◆ Task to carry out
Please return every line in the entries below with the word "controller" in it.

◆ Material for the task
↓↓↓
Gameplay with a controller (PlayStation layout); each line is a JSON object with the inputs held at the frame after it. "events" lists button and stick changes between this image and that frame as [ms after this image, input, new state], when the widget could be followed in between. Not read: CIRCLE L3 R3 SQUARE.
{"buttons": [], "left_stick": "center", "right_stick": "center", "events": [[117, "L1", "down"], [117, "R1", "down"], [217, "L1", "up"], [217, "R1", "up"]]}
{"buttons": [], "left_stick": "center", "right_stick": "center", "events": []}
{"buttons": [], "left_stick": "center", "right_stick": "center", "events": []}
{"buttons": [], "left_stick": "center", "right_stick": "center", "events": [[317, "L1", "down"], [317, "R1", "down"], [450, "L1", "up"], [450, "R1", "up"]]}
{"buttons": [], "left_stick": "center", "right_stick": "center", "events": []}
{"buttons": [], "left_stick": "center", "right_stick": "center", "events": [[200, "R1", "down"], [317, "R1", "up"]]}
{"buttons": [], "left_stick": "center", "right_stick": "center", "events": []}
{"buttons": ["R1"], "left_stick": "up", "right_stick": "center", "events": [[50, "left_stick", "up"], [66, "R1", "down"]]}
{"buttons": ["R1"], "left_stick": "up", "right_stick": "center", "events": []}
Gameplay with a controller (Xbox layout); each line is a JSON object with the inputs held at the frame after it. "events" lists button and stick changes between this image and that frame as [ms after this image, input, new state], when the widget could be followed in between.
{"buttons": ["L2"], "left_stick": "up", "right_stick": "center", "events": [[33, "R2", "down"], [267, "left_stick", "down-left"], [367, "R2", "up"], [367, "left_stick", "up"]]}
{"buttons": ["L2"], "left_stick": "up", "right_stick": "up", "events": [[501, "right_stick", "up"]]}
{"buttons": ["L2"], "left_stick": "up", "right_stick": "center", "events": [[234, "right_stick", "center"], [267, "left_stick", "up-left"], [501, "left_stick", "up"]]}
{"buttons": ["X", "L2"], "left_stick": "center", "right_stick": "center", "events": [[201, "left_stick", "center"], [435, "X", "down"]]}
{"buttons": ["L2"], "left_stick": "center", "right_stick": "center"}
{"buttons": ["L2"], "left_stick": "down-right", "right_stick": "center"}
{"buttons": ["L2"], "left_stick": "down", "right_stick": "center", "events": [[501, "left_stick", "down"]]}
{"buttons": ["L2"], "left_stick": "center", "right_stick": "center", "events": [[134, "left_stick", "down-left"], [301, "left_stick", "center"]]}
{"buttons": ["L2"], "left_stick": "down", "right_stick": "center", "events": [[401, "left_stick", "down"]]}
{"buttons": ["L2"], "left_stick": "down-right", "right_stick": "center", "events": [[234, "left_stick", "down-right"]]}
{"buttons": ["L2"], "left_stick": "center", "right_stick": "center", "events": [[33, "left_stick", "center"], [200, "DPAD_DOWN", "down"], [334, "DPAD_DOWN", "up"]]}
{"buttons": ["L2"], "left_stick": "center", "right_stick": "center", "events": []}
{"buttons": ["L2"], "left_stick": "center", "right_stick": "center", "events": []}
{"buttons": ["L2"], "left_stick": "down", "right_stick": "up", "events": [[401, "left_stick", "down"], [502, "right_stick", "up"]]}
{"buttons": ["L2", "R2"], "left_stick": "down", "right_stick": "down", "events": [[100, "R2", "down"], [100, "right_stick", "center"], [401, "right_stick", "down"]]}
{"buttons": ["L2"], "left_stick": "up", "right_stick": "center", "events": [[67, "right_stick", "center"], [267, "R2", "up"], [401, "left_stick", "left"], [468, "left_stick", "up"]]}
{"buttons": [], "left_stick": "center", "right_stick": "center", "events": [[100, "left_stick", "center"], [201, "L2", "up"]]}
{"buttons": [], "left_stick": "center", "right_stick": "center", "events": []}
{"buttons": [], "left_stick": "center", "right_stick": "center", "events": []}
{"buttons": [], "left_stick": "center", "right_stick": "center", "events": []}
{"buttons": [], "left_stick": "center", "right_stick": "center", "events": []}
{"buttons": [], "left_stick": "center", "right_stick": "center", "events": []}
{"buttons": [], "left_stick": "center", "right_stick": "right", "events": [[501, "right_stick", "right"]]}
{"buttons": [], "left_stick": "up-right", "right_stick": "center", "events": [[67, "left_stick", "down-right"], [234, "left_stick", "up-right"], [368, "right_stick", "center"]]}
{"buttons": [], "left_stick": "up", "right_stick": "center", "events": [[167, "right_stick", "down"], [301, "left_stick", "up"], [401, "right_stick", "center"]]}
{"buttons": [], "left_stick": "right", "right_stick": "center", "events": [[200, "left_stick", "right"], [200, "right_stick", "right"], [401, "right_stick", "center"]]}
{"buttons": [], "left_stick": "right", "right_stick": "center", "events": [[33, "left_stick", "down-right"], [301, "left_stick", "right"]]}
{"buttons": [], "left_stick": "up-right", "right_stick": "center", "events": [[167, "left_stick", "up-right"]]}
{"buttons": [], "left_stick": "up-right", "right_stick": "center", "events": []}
↑↑↑
◆ Solution for this task
Gameplay with a controller (PlayStation layout); each line is a JSON object with the inputs held at the frame after it. "events" lists button and stick changes between this image and that frame as [ms after this image, input, new state], when the widget could be followed in between. Not read: CIRCLE L3 R3 SQUARE.
Gameplay with a controller (Xbox layout); each line is a JSON object with the inputs held at the frame after it. "events" lists button and stick changes between this image and that frame as [ms after this image, input, new state], when the widget could be followed in between.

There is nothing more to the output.